After running M-x my/elfeed-vosk-subed, run M-x subed-toggle-loop-over-current-subtitle (C-c C-l), because somehow it’s turned on by default, and M-x subed-toggle-pause-while-typing (C-c C-p), because sometimes this made my instance of MPV lag.

After that, M-x subed-mpv-toggle-pause should start the playback, which you can control by moving the cursor in the buffer.

You can also run M-x subed-toggle-sync-point-to-player (C-c .) to toggle syncing the point in the buffer to the currently played subtitle (this automatically gets disabled when you switch buffers).

Running M-x subed-toggle-sync-player-to-point (C-c ,) does the opposite, i.e. sets the player position to the subtitle under point. These two functions are useful since the MPV window controls aren’t available.

Some observations

So, the functions above work for my purposes.

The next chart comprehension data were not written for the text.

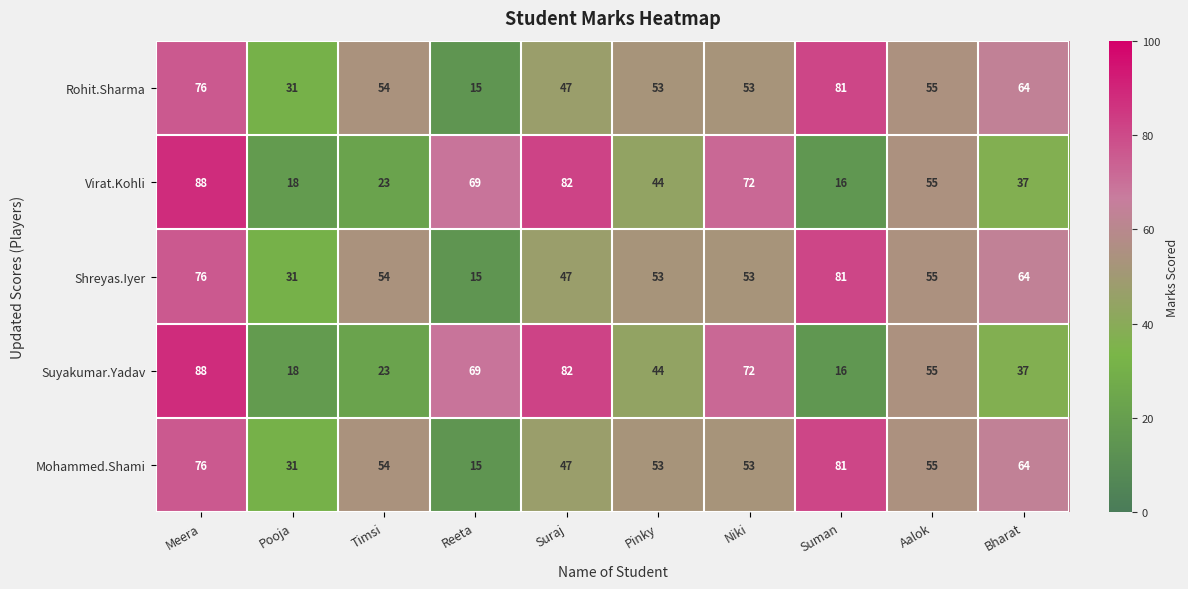

The value of Shreyas.Iyer at Bharat is 64. True or false?

True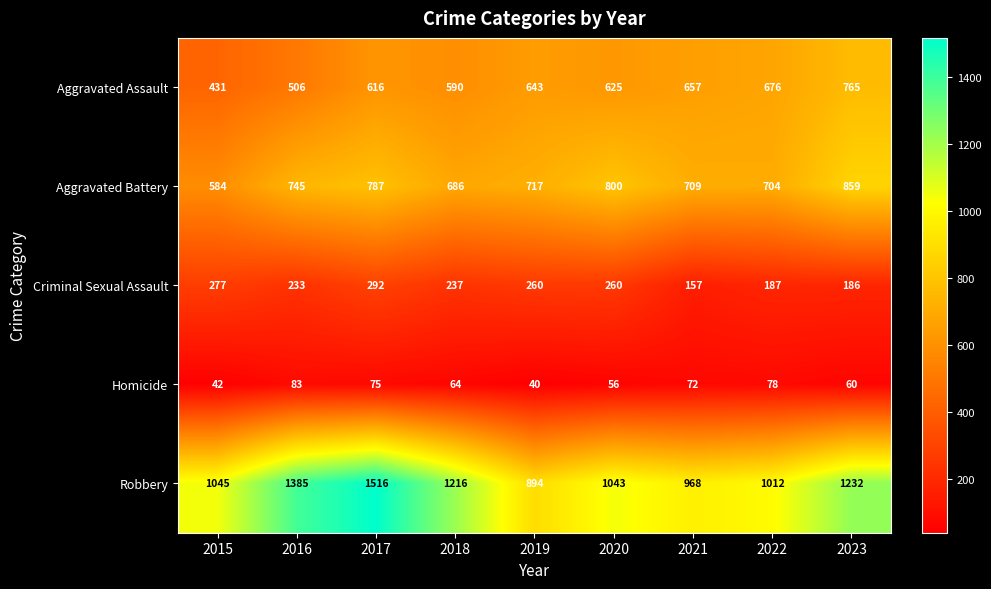

What is the difference between the second highest and second lowest values in the Robbery series?

417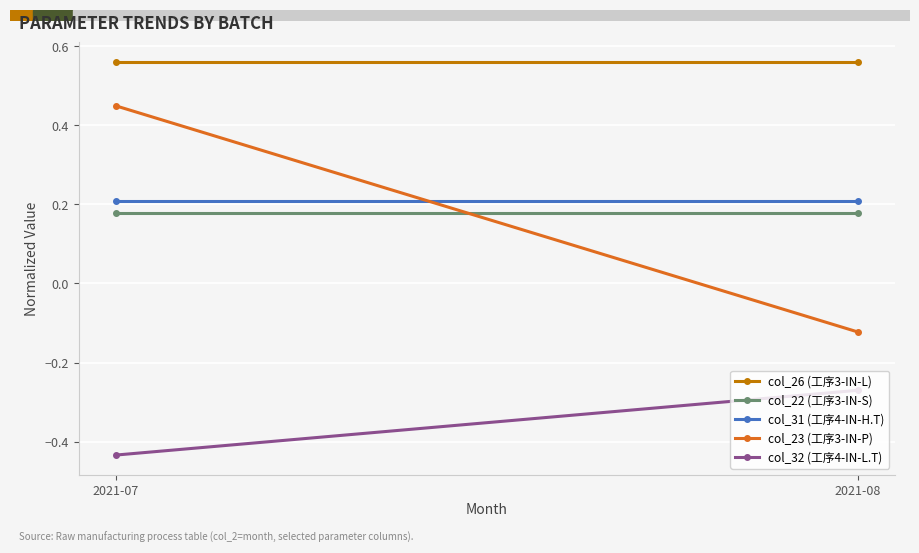

List the series in order of their peak value, lowest first.

col_32 (工序4-IN-L.T), col_22 (工序3-IN-S), col_31 (工序4-IN-H.T), col_23 (工序3-IN-P), col_26 (工序3-IN-L)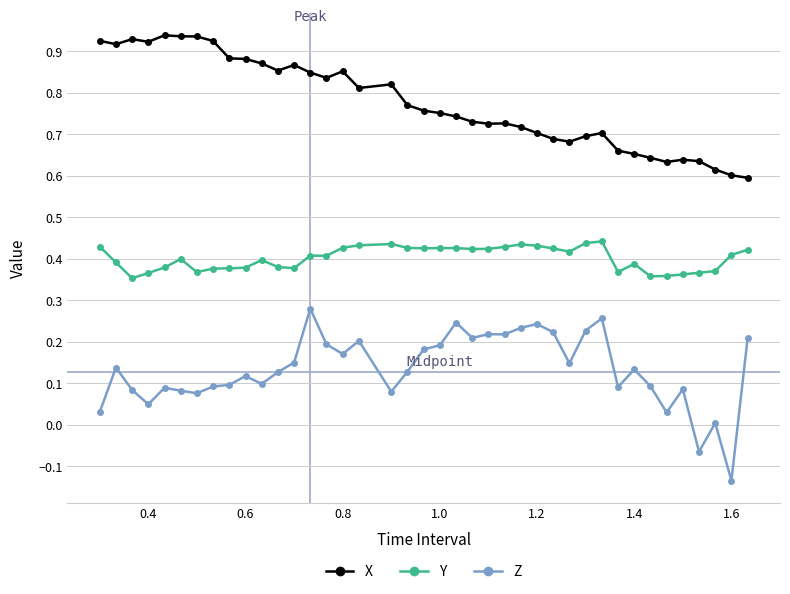

Does the chart display data point markers on the line(s)?

Yes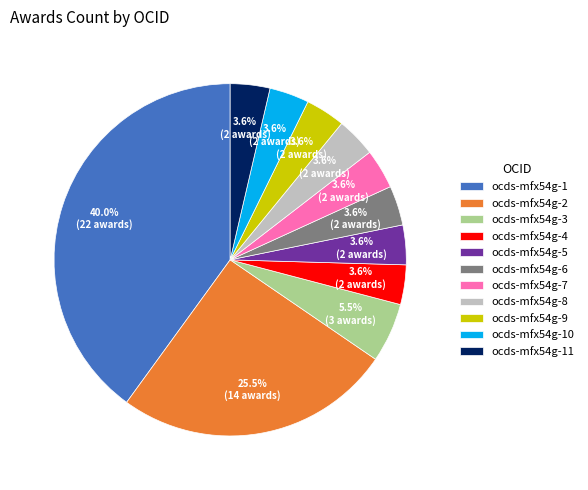

Combined, do ocds-mfx54g-4 and ocds-mfx54g-10 account for over 50%?

No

I think it should be possible to get transcripts of better quality by using a better speech recognition model, adding a speaker detection model and a model to restore case & punctuation. But it seems to be harder to implement, and this would take more time and resources. On my PC, the smallest Vosk model runs maybe 10 times faster than the playback time, which is still a few minutes for an hour-long podcast. Waiting longer is probably not worth it.

Also, technically MPV can stream files without downloading them, and it’s even possible to feed stream data into Vosk. But MPV isn’t particularly good at seeking in streamed files, at least not with my Internet connection.